Kamala toe’s campaign has said she no longer endorses a ban on fracking but most strategists say it won’t sway key voters in Nov.
Vice President Kamala Harris’ campaign has said she no longer endorses a ban on fracking, but political strategists and energy experts say the sudden policy shift will do little to move the needle with key voters in November.
Harris said in 2020 there is “no question” she would end fracking if elected president, but her campaign recently told The Hill she no longer wants to outlaw the practice after videos of her endorsing a ban resurfaced following President Joe Biden’s withdrawal from the 2024 race.
The campaign can walk back Harris’ old fracking position as it pleases, but it likely won’t be enough to allay the concerns of crucial voting blocs — particularly more rural, blue-collar voters in Pennsylvania — that Harris may wage war on the industry or otherwise escalate Biden’s climate agenda to their detriment if elected, political strategists and energy experts told the Daily Caller News Foundation.
“She is going to find herself between a rock and a hard place on the issue of fracking, and also other issues like Gaza, too. She has all of her past statements, and the Biden-Harris administration record, which is against fracking and exports of liquefied natural gas,” Jon McHenry, a GOP polling analyst and vice president at North Star Opinion Research, told the DCNF.
“And that’s great for her base supporters, the people who were upset about Joe Biden representing Democrats a couple of weeks ago and are excited about Kamala Harris, who want her to ban fracking, and they’re excited to have a younger, more liberal candidate running for president.”
“The problem is she’s got to win independents in states like Pennsylvania and Wisconsin and Michigan and Georgia, North Carolina, and Arizona, who want to see more energy developed in this country and for us to be more energy independent,” McHenry continued. “She wants to have her energy and ban it too.” …
The Biden administration decided in January to freeze approvals for new LNG export terminals, a move that critics say was meant to appease climate-focused voters and deep-pocketed environmental interests ahead of an election.
“Climate change and banning fracking were CENTRAL to her 2020 campaign! I mean, she went on the Tonight Show and performed a song about it! Nobody is going to believe anything other than she’s a climate cultist,” Scott Jennings, a political strategist and an on-air pundit for CNN, told the DCNF.

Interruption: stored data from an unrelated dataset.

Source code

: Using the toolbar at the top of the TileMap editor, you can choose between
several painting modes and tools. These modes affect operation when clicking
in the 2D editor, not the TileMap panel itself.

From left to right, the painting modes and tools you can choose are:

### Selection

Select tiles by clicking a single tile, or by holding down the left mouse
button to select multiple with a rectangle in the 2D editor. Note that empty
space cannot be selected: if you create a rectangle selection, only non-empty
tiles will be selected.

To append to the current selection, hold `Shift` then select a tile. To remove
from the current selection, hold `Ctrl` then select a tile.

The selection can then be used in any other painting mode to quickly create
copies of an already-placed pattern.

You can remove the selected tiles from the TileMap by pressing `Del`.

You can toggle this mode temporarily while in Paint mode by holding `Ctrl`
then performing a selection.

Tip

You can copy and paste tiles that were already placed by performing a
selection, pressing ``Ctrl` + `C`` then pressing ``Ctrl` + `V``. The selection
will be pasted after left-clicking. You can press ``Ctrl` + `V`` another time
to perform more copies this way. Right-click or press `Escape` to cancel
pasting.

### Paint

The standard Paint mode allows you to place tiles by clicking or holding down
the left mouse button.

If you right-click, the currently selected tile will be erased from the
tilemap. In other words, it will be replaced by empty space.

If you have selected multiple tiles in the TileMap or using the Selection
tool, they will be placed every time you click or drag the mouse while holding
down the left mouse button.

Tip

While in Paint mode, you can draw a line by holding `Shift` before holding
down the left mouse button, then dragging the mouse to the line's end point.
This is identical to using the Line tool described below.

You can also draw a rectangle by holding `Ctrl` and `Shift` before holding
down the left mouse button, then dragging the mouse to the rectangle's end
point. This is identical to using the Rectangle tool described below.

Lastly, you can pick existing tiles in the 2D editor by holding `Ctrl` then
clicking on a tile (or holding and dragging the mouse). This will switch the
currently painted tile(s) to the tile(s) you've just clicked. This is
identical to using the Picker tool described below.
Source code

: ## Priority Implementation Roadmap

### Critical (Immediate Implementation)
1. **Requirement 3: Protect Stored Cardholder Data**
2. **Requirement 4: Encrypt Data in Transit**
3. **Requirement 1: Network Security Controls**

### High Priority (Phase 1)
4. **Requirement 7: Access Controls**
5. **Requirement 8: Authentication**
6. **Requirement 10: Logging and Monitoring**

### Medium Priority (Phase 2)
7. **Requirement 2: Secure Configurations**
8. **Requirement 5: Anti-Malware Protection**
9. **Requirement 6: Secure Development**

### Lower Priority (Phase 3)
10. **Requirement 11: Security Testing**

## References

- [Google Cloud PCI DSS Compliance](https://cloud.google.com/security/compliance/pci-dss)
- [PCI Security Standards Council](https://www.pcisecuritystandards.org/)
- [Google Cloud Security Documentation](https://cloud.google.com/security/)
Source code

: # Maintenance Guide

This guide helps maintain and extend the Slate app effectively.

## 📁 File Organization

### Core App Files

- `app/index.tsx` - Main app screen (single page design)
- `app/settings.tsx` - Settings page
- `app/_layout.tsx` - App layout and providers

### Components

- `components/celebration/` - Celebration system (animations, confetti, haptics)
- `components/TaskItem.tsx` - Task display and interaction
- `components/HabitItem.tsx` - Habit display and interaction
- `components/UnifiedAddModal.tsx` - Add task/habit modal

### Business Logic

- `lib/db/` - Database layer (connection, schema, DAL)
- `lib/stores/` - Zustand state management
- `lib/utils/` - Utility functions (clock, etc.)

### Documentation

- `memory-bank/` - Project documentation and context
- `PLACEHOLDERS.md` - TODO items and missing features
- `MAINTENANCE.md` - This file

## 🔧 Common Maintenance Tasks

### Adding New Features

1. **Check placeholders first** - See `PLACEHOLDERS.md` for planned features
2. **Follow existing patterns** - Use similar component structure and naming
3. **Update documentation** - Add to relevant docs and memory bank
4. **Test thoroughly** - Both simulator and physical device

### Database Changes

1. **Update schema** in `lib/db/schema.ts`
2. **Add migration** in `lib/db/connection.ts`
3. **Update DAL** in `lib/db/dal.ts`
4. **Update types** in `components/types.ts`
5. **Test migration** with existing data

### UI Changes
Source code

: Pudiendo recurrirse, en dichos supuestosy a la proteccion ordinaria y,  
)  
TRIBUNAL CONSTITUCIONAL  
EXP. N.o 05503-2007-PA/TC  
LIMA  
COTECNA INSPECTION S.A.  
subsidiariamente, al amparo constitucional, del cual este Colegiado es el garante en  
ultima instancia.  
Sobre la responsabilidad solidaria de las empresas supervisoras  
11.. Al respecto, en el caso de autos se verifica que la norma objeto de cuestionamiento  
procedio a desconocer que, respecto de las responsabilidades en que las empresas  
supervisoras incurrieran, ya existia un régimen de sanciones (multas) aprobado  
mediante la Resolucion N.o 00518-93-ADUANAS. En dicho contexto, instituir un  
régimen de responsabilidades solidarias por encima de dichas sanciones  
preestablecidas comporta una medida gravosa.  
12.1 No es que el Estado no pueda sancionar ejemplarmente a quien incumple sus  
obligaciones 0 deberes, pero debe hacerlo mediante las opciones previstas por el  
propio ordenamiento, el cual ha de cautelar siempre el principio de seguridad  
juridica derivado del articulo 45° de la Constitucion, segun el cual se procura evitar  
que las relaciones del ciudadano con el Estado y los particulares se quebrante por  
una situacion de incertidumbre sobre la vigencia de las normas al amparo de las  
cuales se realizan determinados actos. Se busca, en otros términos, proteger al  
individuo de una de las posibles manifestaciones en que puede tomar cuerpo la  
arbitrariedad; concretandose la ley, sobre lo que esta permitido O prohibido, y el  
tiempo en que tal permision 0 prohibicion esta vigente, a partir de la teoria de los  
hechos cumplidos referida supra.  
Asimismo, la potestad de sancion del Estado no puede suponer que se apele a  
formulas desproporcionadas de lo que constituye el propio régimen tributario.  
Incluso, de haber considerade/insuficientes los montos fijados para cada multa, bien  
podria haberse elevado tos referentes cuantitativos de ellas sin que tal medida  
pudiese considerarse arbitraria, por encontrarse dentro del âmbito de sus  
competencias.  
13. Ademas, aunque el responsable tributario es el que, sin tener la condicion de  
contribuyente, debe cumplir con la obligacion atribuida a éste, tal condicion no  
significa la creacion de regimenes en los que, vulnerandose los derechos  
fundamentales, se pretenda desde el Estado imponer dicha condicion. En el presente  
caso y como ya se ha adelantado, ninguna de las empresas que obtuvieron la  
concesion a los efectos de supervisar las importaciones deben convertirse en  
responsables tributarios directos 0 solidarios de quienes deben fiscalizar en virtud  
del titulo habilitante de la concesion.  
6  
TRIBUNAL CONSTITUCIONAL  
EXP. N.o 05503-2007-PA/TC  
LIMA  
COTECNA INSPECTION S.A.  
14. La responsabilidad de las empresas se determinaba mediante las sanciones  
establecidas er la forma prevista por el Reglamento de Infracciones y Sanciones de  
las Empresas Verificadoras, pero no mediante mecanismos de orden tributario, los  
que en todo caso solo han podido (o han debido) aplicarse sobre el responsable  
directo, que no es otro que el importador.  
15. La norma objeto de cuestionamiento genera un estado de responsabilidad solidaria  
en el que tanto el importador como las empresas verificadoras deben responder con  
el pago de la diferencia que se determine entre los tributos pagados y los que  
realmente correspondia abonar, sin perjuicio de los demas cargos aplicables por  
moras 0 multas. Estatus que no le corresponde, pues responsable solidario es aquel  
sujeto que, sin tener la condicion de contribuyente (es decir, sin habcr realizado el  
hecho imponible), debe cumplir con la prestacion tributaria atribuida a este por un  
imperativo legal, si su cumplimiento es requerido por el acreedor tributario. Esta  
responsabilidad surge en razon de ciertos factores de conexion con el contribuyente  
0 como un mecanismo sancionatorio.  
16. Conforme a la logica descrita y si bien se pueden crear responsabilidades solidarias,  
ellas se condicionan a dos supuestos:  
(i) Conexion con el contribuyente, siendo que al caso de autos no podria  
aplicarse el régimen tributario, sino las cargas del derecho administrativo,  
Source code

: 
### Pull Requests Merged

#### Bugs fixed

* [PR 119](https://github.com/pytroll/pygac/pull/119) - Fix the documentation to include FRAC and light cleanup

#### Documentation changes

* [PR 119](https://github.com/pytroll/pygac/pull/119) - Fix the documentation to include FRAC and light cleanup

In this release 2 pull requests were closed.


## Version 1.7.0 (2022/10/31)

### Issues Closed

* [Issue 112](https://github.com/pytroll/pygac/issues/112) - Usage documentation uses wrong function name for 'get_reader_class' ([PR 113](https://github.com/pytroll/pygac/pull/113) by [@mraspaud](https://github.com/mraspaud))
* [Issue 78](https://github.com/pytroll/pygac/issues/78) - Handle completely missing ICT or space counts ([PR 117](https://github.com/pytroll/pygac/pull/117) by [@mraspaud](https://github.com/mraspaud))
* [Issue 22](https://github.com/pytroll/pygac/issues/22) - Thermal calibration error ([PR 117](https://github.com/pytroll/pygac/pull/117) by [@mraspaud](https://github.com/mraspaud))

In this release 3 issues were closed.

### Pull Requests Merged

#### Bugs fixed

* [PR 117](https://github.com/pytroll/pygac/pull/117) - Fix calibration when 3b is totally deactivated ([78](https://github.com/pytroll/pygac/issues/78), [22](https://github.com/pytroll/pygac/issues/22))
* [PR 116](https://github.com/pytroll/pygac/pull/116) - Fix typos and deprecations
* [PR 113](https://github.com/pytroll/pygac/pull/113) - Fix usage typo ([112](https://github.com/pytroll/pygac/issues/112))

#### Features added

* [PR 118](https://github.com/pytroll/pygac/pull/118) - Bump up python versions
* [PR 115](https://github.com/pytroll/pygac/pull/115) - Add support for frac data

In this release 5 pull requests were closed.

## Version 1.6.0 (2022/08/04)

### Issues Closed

“She’s the Greta of the U.S. government, and that ought to scare the bejeezus out of every energy worker in Pennsylvania and any American who would suffer under her radical views.”
Harris has already racked up endorsements from major, deep-pocketed environmental organizations that oppose fracking just weeks after announcing her candidacy.
Meanwhile, two of the more radical groups in the environmentalist movement — the Sunrise Movement and Climate Defiance — have so far withheld official endorsements. …
The political and electoral ramifications of Harris’ fracking flip-flop could be most visible in Pennsylvania, a huge natural gas producer and a crucial swing state in the 2024 cycle.
Former President Donald Trump carried Pennsylvania in 2016 by a tight margin before losing it to Biden in 2020 in another close race; the state figures to be hotly-contested again in 2024, according to McHenry, with a new poll from Susquehanna Polling showing Harris up on Trump by four percentage points with 7% of respondents unsure who they will back in November.
Pennsylvania produced more natural gas than any state other than Texas in 2022, according to the U.S. Energy Information Administration, and the natural gas industry directly or indirectly supported about 123,000 jobs in the state as of 2022, according to an August 2023 report prepared by FTI Consulting for the Marcellus Shale Coalition.